Who goes to sex therapy?

This list is not exhaustive, but some of the people who attend sex therapy are:

* Heterosexual men and women, singles or couples
* Gay, lesbian bisexual, transgendered and intersex individuals and couples
* Busy and exhausted parents who can't seem to find time for intimacy
* People in their 50's, 60's, 70's, 80's and beyond who have questions about their sexual functioning
* Sexual abuse survivors who want to have fulfilling sexual lives, but feel haunted by their past
* People re-entering the dating world after divorce or death of a long-time partner
* People in their early twenties who are embarking on their first serious sexual relationship
* Married men who cross-dress and whose wives either (a) don't know that they are married to cross-dressers or (b) have found out that their partners are cross-dressers and are scared, and/or confused and/or angry and/or upset.
* People who are sexually compulsive and feel that their compulsions are out of control.
* Individuals in a heterosexual relationship or marriage who are beginning to question their sexual orientation.


What kinds of problems do people want help with?

Some of the issues that sex therapy can help with are as follows:
* Difficulties either getting and/or keeping an erection
* Difficulties maintaining control of ejaculation or trouble with “timing”
* Inability to orgasm either alone or with a partner
* Finding the ability to relax and enjoy sexual activity a challenge
* Lack or loss of sexual desire
* Feelings of embarrassment or shame about your body and sexual functioning
* Painful intercourse (known as Dyspareunia)
* Involuntary spasming of the vagina (known as Vaginismus)
* History of sexual abuse, rape or threatened sexual trauma
* Intimacy and relationship problems that are affecting your sexual relationship
* When feeling bad about your body is negatively affecting your sexual life
* When you've been faking orgasms because you're too embarrassed or ashamed to talk about your difficulty climaxing
* When you find yourself passing on having sex with your partner because it's difficult to get and/or maintain erections
* You're so worried about "performing" that you avoid sexual intimacy
* Since having a baby, you're less interested in sex
* You want sex frequently and your partner isn't interested
* You don't want to have sex and you feel like your partner is constantly bugging you about it
* You feel like you spend too much time thinking or fantasizing about sex
* Having sex is painful and you feel hopeless about ever freely enjoying it
* You have questions about your sexuality and don't know who to ask
* Your partner wants an "open" relationship and you're unsure if you can handle it or even want to try

What exactly is sex therapy?
List most other forms of psychotherapy, sex therapy is exclusively talk therapy, which involves meeting with a therapist on a regular basis to talk about how to overcome whatever problem a person has identified.
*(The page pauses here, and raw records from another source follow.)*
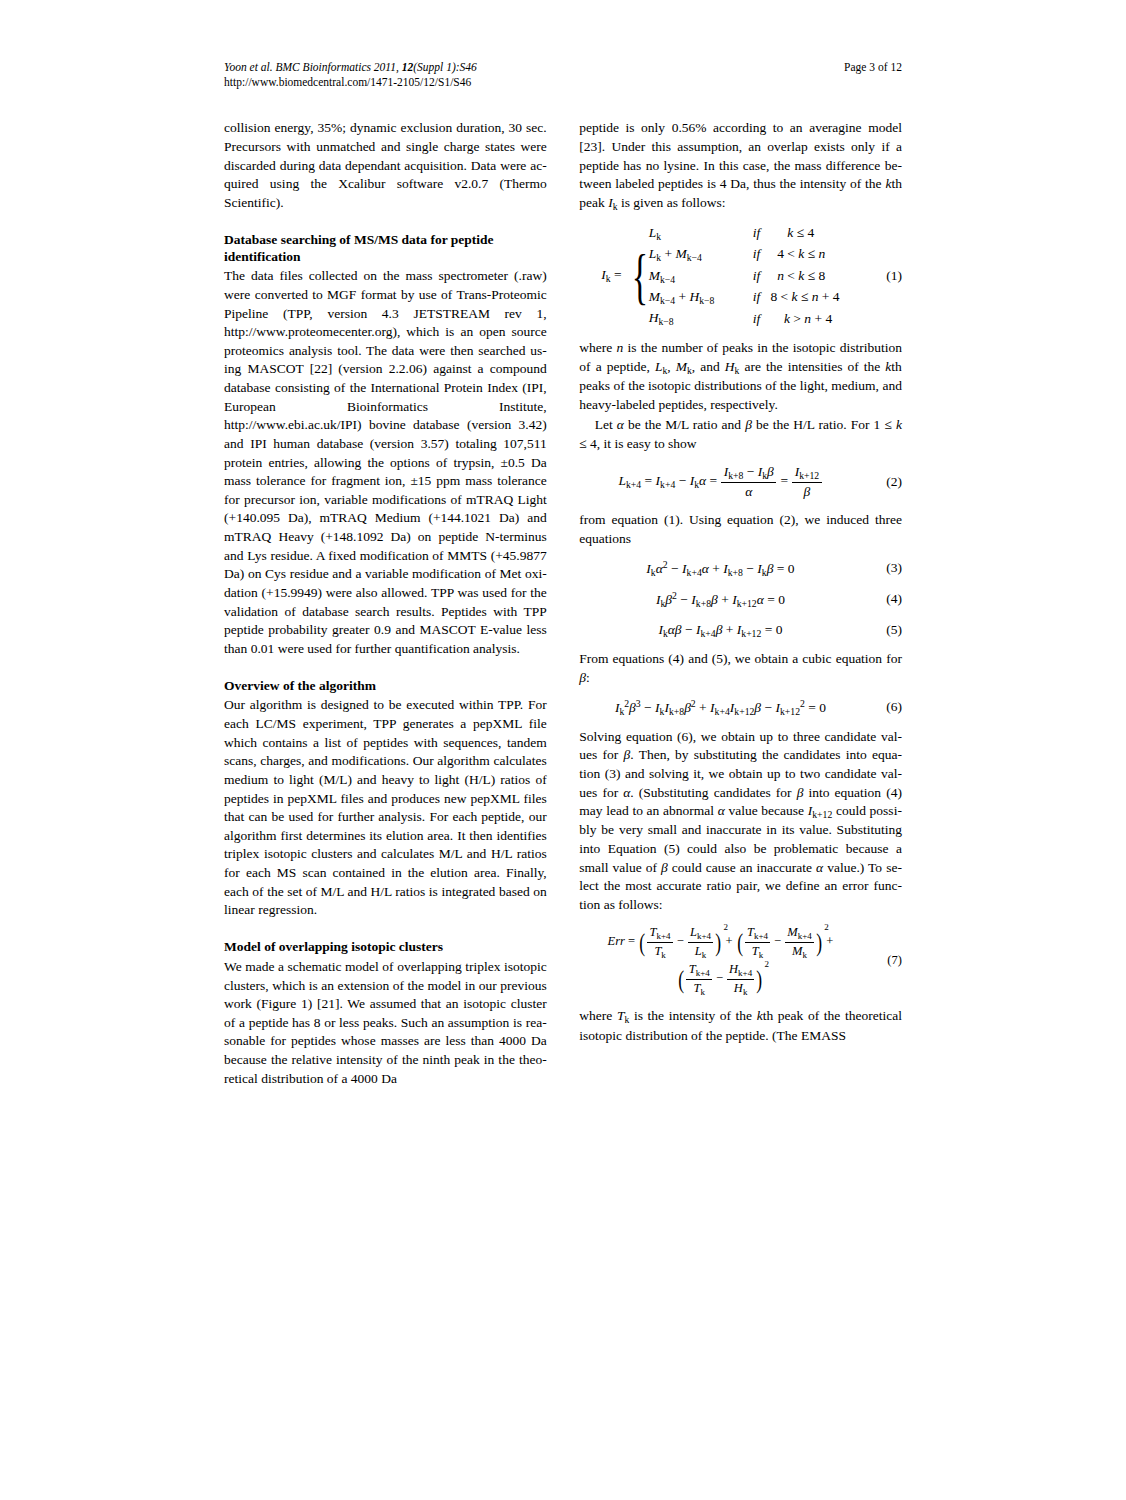Yoon et al. BMC Bioinformatics 2011, 12(Suppl 1):S46
http://www.biomedcentral.com/1471-2105/12/S1/S46
Page 3 of 12
collision energy, 35%; dynamic exclusion duration, 30 sec. Precursors with unmatched and single charge states were discarded during data dependant acquisition. Data were acquired using the Xcalibur software v2.0.7 (Thermo Scientific).
Database searching of MS/MS data for peptide identification
The data files collected on the mass spectrometer (.raw) were converted to MGF format by use of Trans-Proteomic Pipeline (TPP, version 4.3 JETSTREAM rev 1, http://www.proteomecenter.org), which is an open source proteomics analysis tool. The data were then searched using MASCOT [22] (version 2.2.06) against a compound database consisting of the International Protein Index (IPI, European Bioinformatics Institute, http://www.ebi.ac.uk/IPI) bovine database (version 3.42) and IPI human database (version 3.57) totaling 107,511 protein entries, allowing the options of trypsin, ±0.5 Da mass tolerance for fragment ion, ±15 ppm mass tolerance for precursor ion, variable modifications of mTRAQ Light (+140.095 Da), mTRAQ Medium (+144.1021 Da) and mTRAQ Heavy (+148.1092 Da) on peptide N-terminus and Lys residue. A fixed modification of MMTS (+45.9877 Da) on Cys residue and a variable modification of Met oxidation (+15.9949) were also allowed. TPP was used for the validation of database search results. Peptides with TPP peptide probability greater 0.9 and MASCOT E-value less than 0.01 were used for further quantification analysis.
Overview of the algorithm
Our algorithm is designed to be executed within TPP. For each LC/MS experiment, TPP generates a pepXML file which contains a list of peptides with sequences, tandem scans, charges, and modifications. Our algorithm calculates medium to light (M/L) and heavy to light (H/L) ratios of peptides in pepXML files and produces new pepXML files that can be used for further analysis. For each peptide, our algorithm first determines its elution area. It then identifies triplex isotopic clusters and calculates M/L and H/L ratios for each MS scan contained in the elution area. Finally, each of the set of M/L and H/L ratios is integrated based on linear regression.
Model of overlapping isotopic clusters
We made a schematic model of overlapping triplex isotopic clusters, which is an extension of the model in our previous work (Figure 1) [21]. We assumed that an isotopic cluster of a peptide has 8 or less peaks. Such an assumption is reasonable for peptides whose masses are less than 4000 Da because the relative intensity of the ninth peak in the theoretical distribution of a 4000 Da
peptide is only 0.56% according to an averagine model [23]. Under this assumption, an overlap exists only if a peptide has no lysine. In this case, the mass difference between labeled peptides is 4 Da, thus the intensity of the kth peak Ik is given as follows:
Ik = {
| L k | if k ≤ 4 |
| L k + M k−4 | if 4 < k ≤ n |
| M k−4 | if n < k ≤ 8 |
| M k−4 + H k−8 | if 8 < k ≤ n + 4 |
| H k−8 | if k > n + 4 |
(1)
where n is the number of peaks in the isotopic distribution of a peptide, Lk, Mk, and Hk are the intensities of the kth peaks of the isotopic distributions of the light, medium, and heavy-labeled peptides, respectively.
Let α be the M/L ratio and β be the H/L ratio. For 1 ≤ k ≤ 4, it is easy to show
Lk+4 = Ik+4 − Ikα = Ik+8 − Ikβ α = Ik+12 β
(2)
from equation (1). Using equation (2), we induced three equations
Ikα 2 − Ik+4 α + Ik+8 − Ikβ = 0
(3)
Ikβ 2 − Ik+8 β + Ik+12 α = 0
(4)
Ikαβ − Ik+4 β + Ik+12 = 0
(5)
From equations (4) and (5), we obtain a cubic equation for β:
Ik 2 β 3 − IkIk+8 β 2 + Ik+4 Ik+12 β − Ik+122 = 0
(6)
Solving equation (6), we obtain up to three candidate values for β. Then, by substituting the candidates into equation (3) and solving it, we obtain up to two candidate values for α. (Substituting candidates for β into equation (4) may lead to an abnormal α value because Ik+12 could possibly be very small and inaccurate in its value. Substituting into Equation (5) could also be problematic because a small value of β could cause an inaccurate α value.) To select the most accurate ratio pair, we define an error function as follows:
Err = (Tk+4 Tk − Lk+4 Lk) 2 + (Tk+4 Tk − Mk+4 Mk) 2 + (Tk+4 Tk − Hk+4 Hk) 2
(7)
where Tk is the intensity of the kth peak of the theoretical isotopic distribution of the peptide. (The EMASS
In exchange, the sex therapist shares his or her knowledge of human sexuality and expertise in working with sexual functioning and relationship challenges. Sex therapists are trained to diagnose the psychological origins of sexual issues and work to find solutions. This will often mean collaborative relationships with physicians whose specialty is sexual medicine.

Once the ice is broken and people feel more comfortable asking me about the work I do, they frequently ask if sex therapy involves me touching my clients in some way. The answer is a resounding NO! Despite common misconceptions, sex therapy does NOT involve sexual or physical contact between therapist and client. (Masters and Johnson used sex surrogates in their pioneering work in the 50's but this practice has long since been discontinued.) Sex therapy NEVER involves nudity, sexual contact or sexual touch between the client(s) and the sex therapist.

As with any form of therapeutic relationship, an ability to feel comfortable with a therapist is half the battle. Most sex therapists, including myself, take an extensive sexual history about you and your life. They ask questions that you may not be used to answering. Given that most folks find it embarrassing to talk about sex, it's even more important that you find a therapist who puts you at ease and with whom you can begin to talk freely.